As school began this fall and with borders opening to travelers, over-the-counter, rapid COVID-19 tests are in high demand.
Dental supplier Microbrush International, owned by Young Innovations Inc., is investing more than $20 million to expand its capacity to package sterile testing swabs for COVID testing and hopes to branch out to other at-home testing technologies becoming popular amid the pandemic.
COVID has driven "a change in diagnostics technology," John Frymark, vice president of product development and strategy at Young Innovations, told Plastics News. Many companies debuted new technologies for at-home test kits under the U.S. Food and Drug Administration's emergency use authorization last year.
"It's going to go beyond COVID testing," as the telehealth industry continues to grow, he said. "Everything from cancer detection to STD testing and anything that would go through the historical lab chain.
"We've gotten a lot of inquiries [for rapid test kits] from various companies about [new] applications," he added.
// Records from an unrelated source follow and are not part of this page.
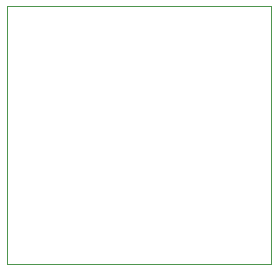
<source format=gbr>
G04 #@! TF.GenerationSoftware,KiCad,Pcbnew,(5.1.8)-1*
G04 #@! TF.CreationDate,2022-06-12T13:47:46-06:00*
G04 #@! TF.ProjectId,USB Adapter,55534220-4164-4617-9074-65722e6b6963,rev?*
G04 #@! TF.SameCoordinates,Original*
G04 #@! TF.FileFunction,Profile,NP*
%FSLAX46Y46*%
G04 Gerber Fmt 4.6, Leading zero omitted, Abs format (unit mm)*
G04 Created by KiCad (PCBNEW (5.1.8)-1) date 2022-06-12 13:47:46*
%MOMM*%
%LPD*%
G01*
G04 APERTURE LIST*
G04 #@! TA.AperFunction,Profile*
%ADD10C,0.050000*%
G04 #@! TD*
G04 APERTURE END LIST*
D10*
X155956000Y-79248000D02*
X155956000Y-101092000D01*
X133604000Y-79248000D02*
X155956000Y-79248000D01*
X133604000Y-101092000D02*
X133604000Y-79248000D01*
X133604000Y-101092000D02*
X155956000Y-101092000D01*
M02*

</source>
"It's going to be a revolution for the diagnostics market," Frymark said. "To go from a test that would take 24 to 48 hours and cost $150 to get processed, to now, something you can do in 15 minutes for $20 or $30."
The testing swabs are "one of the first things that became a supply constraint" when the pandemic reached the U.S. in 2020, he said.
Before then, Microbrush was already making 700 million to 800 million swabs annually for dental applications, often used to apply adhesives that act as a filling for cavities. Now it produces "well over" 1 billion swabs annually, Frymark said.
The company partnered with Procter & Gamble Co.'s Imflux to design the longer stems needed for testing swabs.
"We had the technology at the ready," he said. "Given the overlap and exact fit in our production capabilities, we've been able to sustain it as an extension of our business."
Microbrush also developed an automated, sterile packaging system as demand rose in 2020, Frymark said. It previously had been sending them out to a contract packager.
The company's new in-house, automated packaging equipment will operate at a location close to its 42,000-square-foot Grafton, Wis., plant that was previously used for warehousing, according to John Baeten, director of business process optimization at Young Innovations.
The expansion, which included a retrofit of the warehouse space, adds 32,000 square feet to Microbrush's operations and is expected to be fully operational before the end of 2021, Baeten said.
"As a dental manufacturer, [Microbrush is] FDA regulated," he said. "We have all of the [good manufacturing processes] … to ensure we have quality products that are safe and effective. To go into the medical space and divert from dental is really a natural extension of what we do every day."
Microbrush continues to receive inquiries for custom designs for diagnostic products and plans to increase capacity to meet that need, Baeten added.